Dokumentabschnitt >>
'''
Ausstellungsbesprechungen

Landsucher – Realismus trifft Abstraktion. Photographien von Irek Kielczyk und Hans Strand, Candela Project Gallery, München, 5. Februar bis 3. April 2010

Mit „Landsucher“ präsentiert die Candela Project Gallery in Zusammenarbeit mit Kilian Müller-Wohlfahrt in den großzügigen Praxisräumen des Zentrums für Orthopädie und Sportmedizin in München vom 5. Februar bis 3. April 2010 die Arbeiten der international bekannten Photographen Irek Kielczyk und Hans Strand, deren Werke sich um das Themenfeld Bewegung durch die und in der Natur gruppieren. Dabei stehen neben der „realistischen“ Annäherung an das Sujet „Natur“ zugleich abstrahierende Form- und Farbspiele im Fokus des künstlerischen Interesses.

1990 nach Südafrika ausgewandert, näherte sich Irek Kielczyk (*1967 in Warschau, Polen) in einem autodidaktischen Studium der Photographie. In Kapstadt arbeitete er daraufhin als Assistent für Bruce Weber, kehrte aber Mitte der 90er Jahre nach Polen zurück, wo er fortan für diverse Modemagazine photographierte. Einhergehend mit der Umstellung auf die digitale Photographie veränderten sich dann seine Arbeitsweise und Motivwahl, so dass Mode- und Portraitaufnahmen vom Interesse an einer neuen, abstrakteren Bildsprache abgelöst wurden. Seither ist Kielczyk an der Vermittlung eines vom Gegenstand gelösten Bildverständnisses gelegen und Form und Farbe stehen in ihren freien, ungegenständlichen Entfaltungsweisen im Zentrum seines Schaffens.
'''
Ziel der Aufgabe >> Gib den Abschnitt der Ausstellungsbesprechung wortgetreu wieder, beginnend mit „Ausstellungsbesprechungen“ und weiter bis einschließlich „des künstlerischen Interesses.“.

Bereitgestelltes Material >>
'''
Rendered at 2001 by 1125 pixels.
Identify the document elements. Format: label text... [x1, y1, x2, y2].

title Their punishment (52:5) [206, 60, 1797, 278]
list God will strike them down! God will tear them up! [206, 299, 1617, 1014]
'''
Schriftliche Antwort >>
Ausstellungsbesprechungen

Landsucher – Realismus trifft Abstraktion. Photographien von Irek Kielczyk und Hans Strand, Candela Project Gallery, München, 5. Februar bis 3. April 2010

Mit „Landsucher“ präsentiert die Candela Project Gallery in Zusammenarbeit mit Kilian Müller-Wohlfahrt in den großzügigen Praxisräumen des Zentrums für Orthopädie und Sportmedizin in München vom 5. Februar bis 3. April 2010 die Arbeiten der international bekannten Photographen Irek Kielczyk und Hans Strand, deren Werke sich um das Themenfeld Bewegung durch die und in der Natur gruppieren. Dabei stehen neben der „realistischen“ Annäherung an das Sujet „Natur“ zugleich abstrahierende Form- und Farbspiele im Fokus des künstlerischen Interesses.